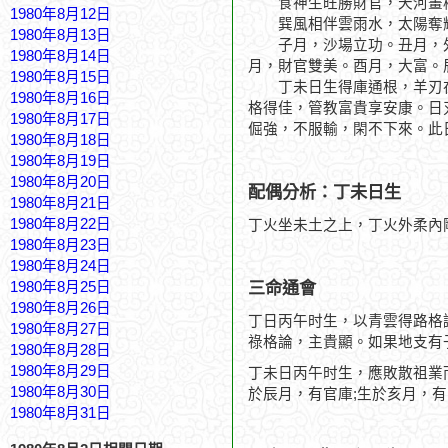
食神生旺勝財官，天河畫
1980年8月12日
巽風相伴雲雨水，太陽奪
1980年8月13日
子月，沙場立功。丑月，外
1980年8月14日
月，財官雙美。酉月，大富。
1980年8月15日
丁未日生得庫通根，羊刃在支，
1980年8月16日
格得佳，管教富貴享安康。日
1980年8月17日
倔強，不服輸，閑不下來。此
1980年8月18日
1980年8月19日
1980年8月20日
配偶分析：丁未日生
1980年8月21日
1980年8月22日
丁火坐未土之上，丁火外柔內
1980年8月23日
1980年8月24日
三命通會
1980年8月25日
1980年8月26日
丁日丙午时生，以青雲得路格
1980年8月27日
祿格論，主貴顯。如果地支有
1980年8月28日
1980年8月29日
丁未日丙午时生，應敗散祖業
1980年8月30日
於辰月，有官庫;生於亥月，
1980年8月31日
━━━━
ABOUT THIS EXERCISE: The result should be a precise copy of all the entries, free of pictures.

COMPLETED EXERCISE:
食神生旺勝財官，天河畫
1980年8月12日
巽風相伴雲雨水，太陽奪
1980年8月13日
子月，沙場立功。丑月，外
1980年8月14日
月，財官雙美。酉月，大富。
1980年8月15日
丁未日生得庫通根，羊刃在支，
1980年8月16日
格得佳，管教富貴享安康。日
1980年8月17日
倔強，不服輸，閑不下來。此
1980年8月18日
1980年8月19日
1980年8月20日
配偶分析：丁未日生
1980年8月21日
1980年8月22日
丁火坐未土之上，丁火外柔內
1980年8月23日
1980年8月24日
三命通會
1980年8月25日
1980年8月26日
丁日丙午时生，以青雲得路格
1980年8月27日
祿格論，主貴顯。如果地支有
1980年8月28日
1980年8月29日
丁未日丙午时生，應敗散祖業
1980年8月30日
於辰月，有官庫;生於亥月，
1980年8月31日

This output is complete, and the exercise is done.